La geografia evolve anche ad altri livelli, non territoriali. Il report mette in luce la recrudescenza delle varie forme di pressione e intimidazione a danno degli amministratori locali, costretti in molti casi a rinunciare al proprio mandato per evitare ritorsioni. I tentavi di condizionamento sembrano non avere barriera nei comuni più piccoli, meno esposti all’attenzione dei media, dove le dinamiche locali spesso non hanno racconto. Del resto, si legge nel rapporto, l’assalto delle mafie al Nord è assai diverso da quello volutamente plateale e rumoroso che ha scandito i grandi capitoli della guerra tra Stato e Mafia. E’ una storia minore volutamente minore, perché “i clan non annunciano e non rivendicano di volere modificare i modi di vita o i valori di riferimento della comunità. Quest’ultima infatti considera a lungo la loro presenza come una anomalia (più o meno sgradita), inabile a incidere significativamente sulla vita civile quotidiana.
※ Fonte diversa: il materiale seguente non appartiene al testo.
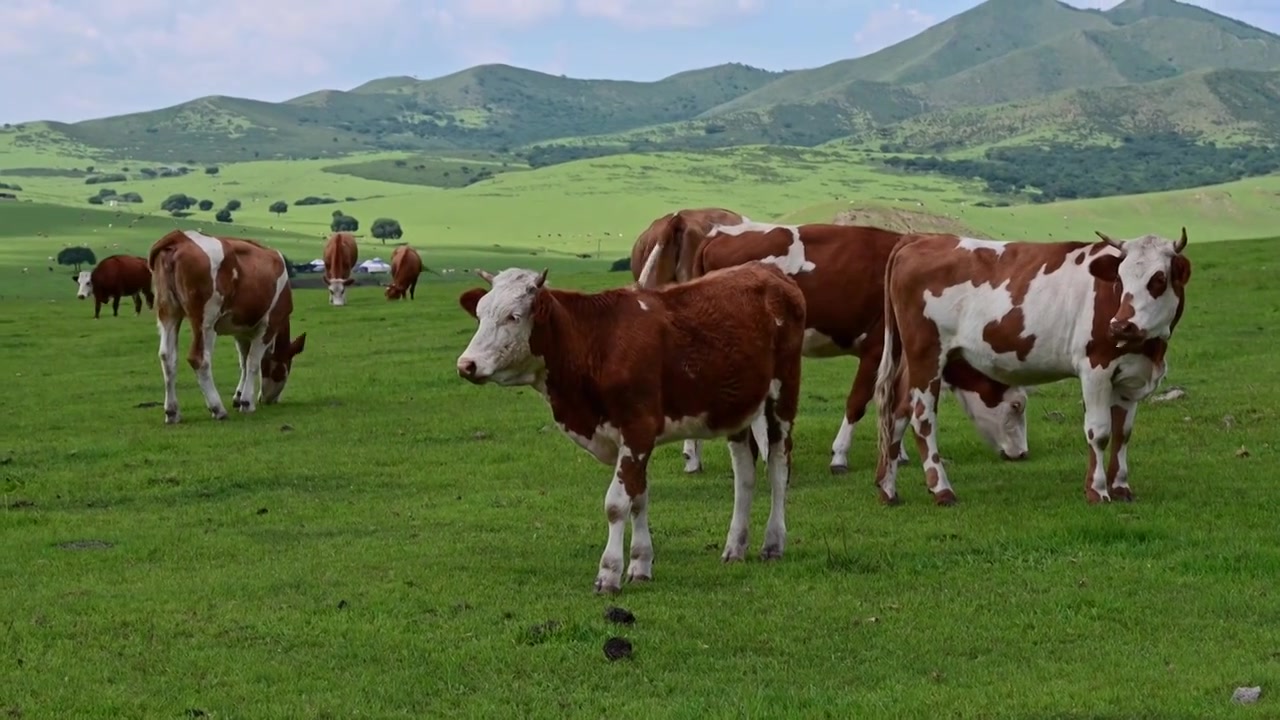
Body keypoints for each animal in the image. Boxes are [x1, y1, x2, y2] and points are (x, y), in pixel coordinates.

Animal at [147, 226, 307, 422]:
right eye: (285, 369)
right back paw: (218, 408)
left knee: (167, 357)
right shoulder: (269, 325)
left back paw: (172, 411)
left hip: (168, 313)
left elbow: (244, 361)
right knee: (199, 359)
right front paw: (246, 402)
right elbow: (253, 362)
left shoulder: (241, 330)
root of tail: (180, 237)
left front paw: (238, 396)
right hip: (206, 320)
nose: (270, 400)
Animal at [455, 260, 803, 591]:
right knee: (744, 474)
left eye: (513, 317)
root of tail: (769, 271)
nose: (466, 364)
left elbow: (617, 504)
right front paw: (640, 565)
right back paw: (735, 547)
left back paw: (773, 543)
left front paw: (609, 574)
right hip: (737, 407)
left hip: (782, 395)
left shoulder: (638, 429)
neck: (597, 342)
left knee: (778, 465)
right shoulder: (631, 439)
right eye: (480, 314)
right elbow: (638, 498)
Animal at [640, 219, 1029, 476]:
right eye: (1016, 405)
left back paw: (698, 456)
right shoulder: (877, 348)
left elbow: (896, 402)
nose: (1023, 454)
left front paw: (898, 451)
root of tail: (716, 235)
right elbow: (859, 401)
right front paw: (840, 455)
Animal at [875, 226, 1192, 502]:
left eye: (1158, 279)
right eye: (1120, 279)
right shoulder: (1095, 369)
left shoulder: (1130, 377)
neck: (1151, 348)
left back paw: (888, 489)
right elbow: (1099, 432)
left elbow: (1122, 434)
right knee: (922, 416)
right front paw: (1097, 490)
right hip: (927, 353)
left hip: (914, 359)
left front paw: (1121, 487)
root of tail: (921, 239)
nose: (1121, 326)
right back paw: (941, 489)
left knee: (898, 409)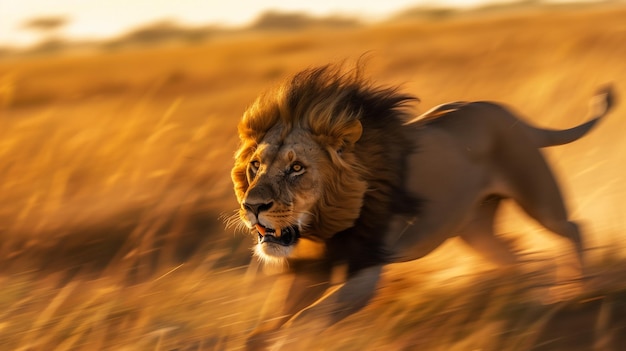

Salvo trovarsene sconfitta silenziosamente, anzi espugnata, senza avere mai visto arrivare in lontananza l’esercito nemico; colonizzata anche nel pensiero e nel linguaggio, come dimostrano alcune inchieste televisive”.
Se il fronte privato dei cittadini si è dimostrato spesso disarmato, anche quello delle istituzioni pubbliche ha visto arretramenti davanti alla minaccia che si materializza. “Il fenomeno è certo assai variegato, ma rinvia a uno stesso rumore di fondo, da Pavia a Cadorago, da Corsico a Tribiano, da Pescate a Corrido, da Fino Mornasco a Dorio, da Solferino a Pegognaga, e appare più frequente nei comuni minori, meno interessanti per la stampa o l’opinione pubblica. Valga per tutti il caso del comune di Sorico, di 1200 abitanti, in cui ben due sindaci hanno subito, uno dopo l’altro, l’incendio dell’auto nella disattenzione generale”. Insomma se la malattia è asintomatica nessuno se ne cura. Ed ecco allora il valore di questa ricerca multidisciplinare che mette insieme i solidi elementi di conoscenza che derivano delle indagini giudiziarie, i frammenti di cronache anche minute, uno sguardo geograficamente e temporalmente ampio che consente di collocare attori, vittime e comparse del proscenio criminale in una forma precisa, chiara, discorsiva. E così facendo ricostruisce le mappe (non solo geografiche ma familiari, comportamentali etc) di questo grande, invisibile e silenzioso assalto.